*Traccia dell'esercizio*
Prosegua il brano sulla riscrittura riprendendo subito dopo la sua ultima frase.

*Brano di lettura*
▼▼▼

La riscrittura arriva molto più vicino al processo creativo di quanto non faccia la scrittura, il che spiega fra l’altro perché sia più difficile da insegnare. Di manuali sulla scrittura sono pieni gli scaffali delle librerie, virtuali e non, ma di testi dedicati alla riscrittura ne esistono molti meno.
Innanzitutto c’è un equivoco di fondo da chiarire: non si riscrivono solo i testi che non funzionano. Anche un romanzo riuscito può essere riscritto, perché no? Per provare a esplorare la storia da un’angolazione diversa, per allungarla magari, farla diventare più seria, più spiritosa, più esplicita… Le ragioni possono essere le più svariate.
Nella mia esperienza, riscrivere è come sbirciare sotto la storia originaria, per scoprire che cosa nasconde. Un personaggio può avere un vissuto molto più interessante e ricco di conseguenze narrative di quanto sembri. Qualcosa nel suo passato può non solo aiutarci a definirlo meglio, ma portare avanti la storia, spingerla in una direzione leggermente diversa.

▲▲▲

*Materiale fornito*
▼▼▼

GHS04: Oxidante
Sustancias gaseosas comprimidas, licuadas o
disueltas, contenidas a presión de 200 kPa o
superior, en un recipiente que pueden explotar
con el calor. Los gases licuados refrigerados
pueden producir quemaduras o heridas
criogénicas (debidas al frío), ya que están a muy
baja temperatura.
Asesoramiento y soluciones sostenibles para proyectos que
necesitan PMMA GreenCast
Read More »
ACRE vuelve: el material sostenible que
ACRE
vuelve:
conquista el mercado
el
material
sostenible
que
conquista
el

▲▲▲

*Soluzione dell'esercizio*
Un luogo può essere più ricco di dettagli di quelli che sono arrivati sulla pagina. Dettagli che è importante menzionare, perché conferiscono un’atmosfera del tutto nuova alla storia, aggiungendovi significato. Frasi che completano le conversazioni, gesti che chiariscono le emozioni del momento, oggetti che reclamano un posto sulla scena…
Ma è sul piano strutturale che la riscrittura riserva le sorprese più emozionanti. Scoprire che fra due personaggi esiste un legame più intimo e intenso di quel che credevamo alla prima stesura, scoprire che qualcun altro al contrario è più utile da morto che da vivo, o non è utile affatto.
E poi quel momento particolarmente magico in cui ti accorgi di aver sempre girato intorno a quel che ti stava a cuore davvero, per paura di non saperlo raccontare, di averlo relegato in un angolo, in una trama secondaria, e aprire la porta di quella storia, concederle più spazio e lasciare che si prenda – finalmente – l’importanza che meritava e che aveva sempre avuto.
La riscrittura è sfuggente e delicata, come le idee, che nel momento in cui si impongono spazzano via le tracce che si sono lasciate alle spalle, come un personaggio in fuga sulla neve. Ma soprattutto la riscrittura è azzardata, e ha qualcosa di rivoluzionario e di ribelle.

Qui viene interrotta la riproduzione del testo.